“Misinformation” is inaccurate information that is spread on social media regardless of the intent to mislead, while “disinformation” is false information that is spread with the express purpose of duping people.
This can be done for many reasons. It could be a political smear, which you will see a lot during election season, or it could be done by scammers trying to get into your bank account. That is much different than people spreading misinformation on Facebook because they don’t know the information is false.
Our goal at the Institute for Media and Public Trust at Fresno State is to give you tools to identify misinformation and disinformation. We believe that media literacy is crucial for anyone who uses a digital device. Our first lesson is don’t use misinformation and disinformation interchangeably. The only similarities are misinformation and disinformation are false.
The bigger issue, of course, is there is too much bad information being spread on the internet. That’s one of the main reasons that we created the media institute four years ago, and why we believe so strongly that media literacy is crucial to an informed society. It should be taught in every school beginning with the time students get a digital device. And that’s getting younger and younger.
Social media companies are trying to limit false content on their platforms — maybe not Twitter now with Elon Musk running it — but we believe the best strategy is to arm users with the tools to identify bad information.

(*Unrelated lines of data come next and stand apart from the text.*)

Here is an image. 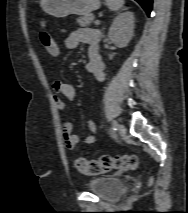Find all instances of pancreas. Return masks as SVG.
<instances>
[{"label":"pancreas","mask_w":188,"mask_h":213,"mask_svg":"<svg viewBox=\"0 0 188 213\" xmlns=\"http://www.w3.org/2000/svg\"><path fill=\"white\" fill-rule=\"evenodd\" d=\"M77 23L81 27L91 26L92 23H94V15L89 14V15L82 16L77 19Z\"/></svg>","instance_id":"obj_1"}]
</instances>
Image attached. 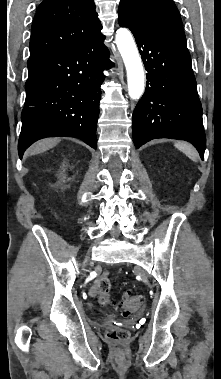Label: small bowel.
Listing matches in <instances>:
<instances>
[{
    "label": "small bowel",
    "instance_id": "small-bowel-1",
    "mask_svg": "<svg viewBox=\"0 0 221 379\" xmlns=\"http://www.w3.org/2000/svg\"><path fill=\"white\" fill-rule=\"evenodd\" d=\"M98 293V287L95 285L90 289V295L91 296H96Z\"/></svg>",
    "mask_w": 221,
    "mask_h": 379
}]
</instances>
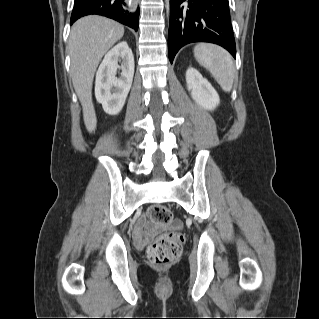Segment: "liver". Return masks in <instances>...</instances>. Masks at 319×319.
Segmentation results:
<instances>
[{
  "instance_id": "liver-1",
  "label": "liver",
  "mask_w": 319,
  "mask_h": 319,
  "mask_svg": "<svg viewBox=\"0 0 319 319\" xmlns=\"http://www.w3.org/2000/svg\"><path fill=\"white\" fill-rule=\"evenodd\" d=\"M123 35V25L98 15L83 17L71 28L68 42L70 76L90 133L95 131L97 124L92 102L94 74L102 57Z\"/></svg>"
}]
</instances>
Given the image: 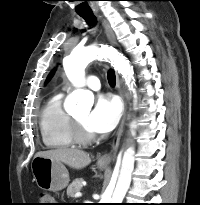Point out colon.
Wrapping results in <instances>:
<instances>
[{"instance_id":"colon-1","label":"colon","mask_w":200,"mask_h":205,"mask_svg":"<svg viewBox=\"0 0 200 205\" xmlns=\"http://www.w3.org/2000/svg\"><path fill=\"white\" fill-rule=\"evenodd\" d=\"M38 205H54L52 196L47 192L40 193Z\"/></svg>"}]
</instances>
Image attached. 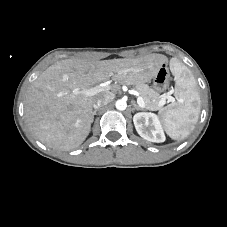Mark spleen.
<instances>
[{
	"mask_svg": "<svg viewBox=\"0 0 227 227\" xmlns=\"http://www.w3.org/2000/svg\"><path fill=\"white\" fill-rule=\"evenodd\" d=\"M175 77L177 102L160 113L168 136L174 140L186 138L197 123L200 113V96L196 82L188 68L179 61L171 62Z\"/></svg>",
	"mask_w": 227,
	"mask_h": 227,
	"instance_id": "obj_1",
	"label": "spleen"
}]
</instances>
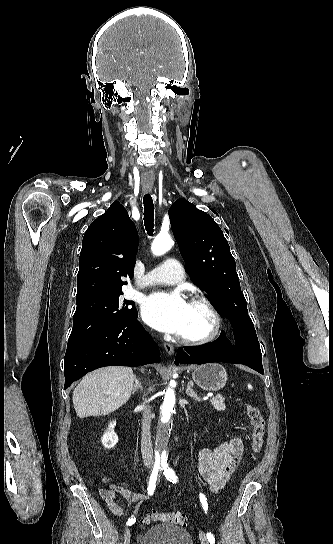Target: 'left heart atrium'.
Returning a JSON list of instances; mask_svg holds the SVG:
<instances>
[{
  "label": "left heart atrium",
  "instance_id": "obj_1",
  "mask_svg": "<svg viewBox=\"0 0 333 544\" xmlns=\"http://www.w3.org/2000/svg\"><path fill=\"white\" fill-rule=\"evenodd\" d=\"M189 304L179 292H156L142 304V317L151 327L166 333L180 334Z\"/></svg>",
  "mask_w": 333,
  "mask_h": 544
}]
</instances>
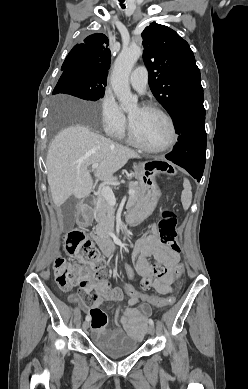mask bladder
<instances>
[{
	"label": "bladder",
	"instance_id": "bladder-1",
	"mask_svg": "<svg viewBox=\"0 0 248 389\" xmlns=\"http://www.w3.org/2000/svg\"><path fill=\"white\" fill-rule=\"evenodd\" d=\"M109 330H95L92 334L93 345L111 358H121L133 354L139 348L138 342L126 334H112Z\"/></svg>",
	"mask_w": 248,
	"mask_h": 389
}]
</instances>
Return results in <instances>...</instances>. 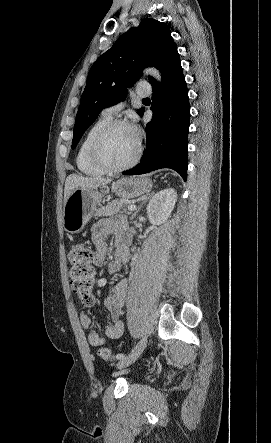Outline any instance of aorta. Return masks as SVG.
Returning <instances> with one entry per match:
<instances>
[{
    "mask_svg": "<svg viewBox=\"0 0 271 443\" xmlns=\"http://www.w3.org/2000/svg\"><path fill=\"white\" fill-rule=\"evenodd\" d=\"M144 74H146V76H152V78H155V80L161 82L162 76L159 70H156V68H147V70H144Z\"/></svg>",
    "mask_w": 271,
    "mask_h": 443,
    "instance_id": "obj_1",
    "label": "aorta"
}]
</instances>
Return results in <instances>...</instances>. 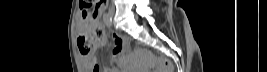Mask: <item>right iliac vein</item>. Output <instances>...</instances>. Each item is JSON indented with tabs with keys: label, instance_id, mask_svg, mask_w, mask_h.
Here are the masks:
<instances>
[{
	"label": "right iliac vein",
	"instance_id": "1",
	"mask_svg": "<svg viewBox=\"0 0 267 72\" xmlns=\"http://www.w3.org/2000/svg\"><path fill=\"white\" fill-rule=\"evenodd\" d=\"M110 15H111V17H114V12L112 11V12L110 13Z\"/></svg>",
	"mask_w": 267,
	"mask_h": 72
}]
</instances>
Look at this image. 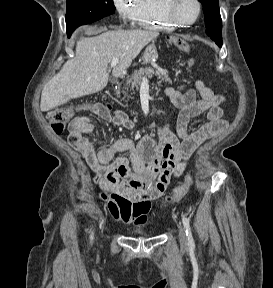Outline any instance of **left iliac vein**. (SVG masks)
Instances as JSON below:
<instances>
[{
	"instance_id": "1",
	"label": "left iliac vein",
	"mask_w": 273,
	"mask_h": 288,
	"mask_svg": "<svg viewBox=\"0 0 273 288\" xmlns=\"http://www.w3.org/2000/svg\"><path fill=\"white\" fill-rule=\"evenodd\" d=\"M179 240H180V244L182 247L187 246V238H186L184 227L182 225H179Z\"/></svg>"
}]
</instances>
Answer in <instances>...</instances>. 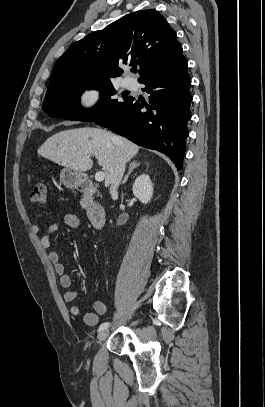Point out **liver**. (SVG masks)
I'll use <instances>...</instances> for the list:
<instances>
[{"mask_svg": "<svg viewBox=\"0 0 265 407\" xmlns=\"http://www.w3.org/2000/svg\"><path fill=\"white\" fill-rule=\"evenodd\" d=\"M115 136L118 140L112 141ZM120 149L125 161H130L139 151V146L128 139L93 127L61 131L49 137L38 149L42 157L77 172H86L92 167L91 156L105 174V186L110 184L115 163L116 149Z\"/></svg>", "mask_w": 265, "mask_h": 407, "instance_id": "6515ba94", "label": "liver"}]
</instances>
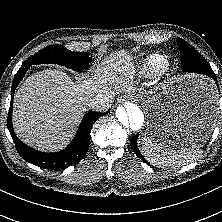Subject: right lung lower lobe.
Here are the masks:
<instances>
[{"instance_id": "1", "label": "right lung lower lobe", "mask_w": 222, "mask_h": 222, "mask_svg": "<svg viewBox=\"0 0 222 222\" xmlns=\"http://www.w3.org/2000/svg\"><path fill=\"white\" fill-rule=\"evenodd\" d=\"M29 66L30 65L23 63L14 77L12 84V91H11V103L7 119L8 129L16 145V149L19 155L24 160L41 168H46L50 170H61L66 168L67 166L79 162L82 158H84L90 145V137H91L90 131L92 129V126L97 121V119H99L105 113L95 112V111L88 112L84 116L73 141L64 150L60 152L45 153V152L36 151L31 147L25 145L14 134L11 118H12V107H13V96L15 89L18 83L24 77Z\"/></svg>"}]
</instances>
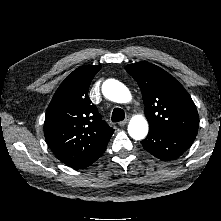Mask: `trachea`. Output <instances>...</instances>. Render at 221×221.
Masks as SVG:
<instances>
[{"instance_id":"trachea-1","label":"trachea","mask_w":221,"mask_h":221,"mask_svg":"<svg viewBox=\"0 0 221 221\" xmlns=\"http://www.w3.org/2000/svg\"><path fill=\"white\" fill-rule=\"evenodd\" d=\"M125 113L121 108H115L112 112L111 120L112 122H119L124 120Z\"/></svg>"}]
</instances>
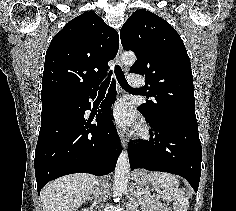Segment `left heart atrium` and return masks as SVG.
I'll return each mask as SVG.
<instances>
[{"label": "left heart atrium", "mask_w": 236, "mask_h": 211, "mask_svg": "<svg viewBox=\"0 0 236 211\" xmlns=\"http://www.w3.org/2000/svg\"><path fill=\"white\" fill-rule=\"evenodd\" d=\"M112 114L114 119L123 126H129L134 123L133 112L124 99L118 101L112 108Z\"/></svg>", "instance_id": "1"}]
</instances>
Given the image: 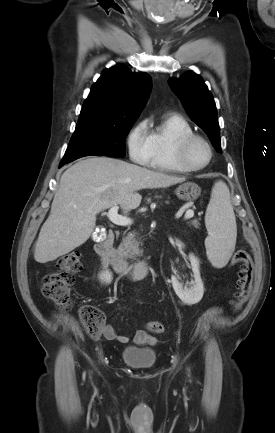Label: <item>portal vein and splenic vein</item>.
Returning a JSON list of instances; mask_svg holds the SVG:
<instances>
[{
    "instance_id": "portal-vein-and-splenic-vein-1",
    "label": "portal vein and splenic vein",
    "mask_w": 275,
    "mask_h": 433,
    "mask_svg": "<svg viewBox=\"0 0 275 433\" xmlns=\"http://www.w3.org/2000/svg\"><path fill=\"white\" fill-rule=\"evenodd\" d=\"M118 209H119V207L117 205L111 207L110 210L107 213L108 219L113 224H116V225H119V226H128V225H131L132 224V220L130 218L125 217V216L119 215L118 214ZM193 216H194L193 210H188L185 213L184 218L185 219H190Z\"/></svg>"
}]
</instances>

We have developed tips to help, and we believe the education system must get much more active in teaching media literacy. In California, K-12 schools are supposed to be teaching media literacy. But I don’t see it.
I raised the issued with my advanced reporting students at Fresno State, asking them how much media literacy education did they get in high school. Only two of 23 recalled a high school teacher mentioning media literacy, and they didn’t even remember it until I asked them about it. The two who recalled media literacy from high school said it didn’t make a big impression on them at the time.
As for the students’ overall media literacy skills, the class members said they are mostly self-taught. When asked how they confirm information they see online, they said they look to multiple sources or go to “trusted sources” that they know through experience and have a track record of providing factual information on the subjects they are interested in.
Clearly, we need to do better in teaching media literacy.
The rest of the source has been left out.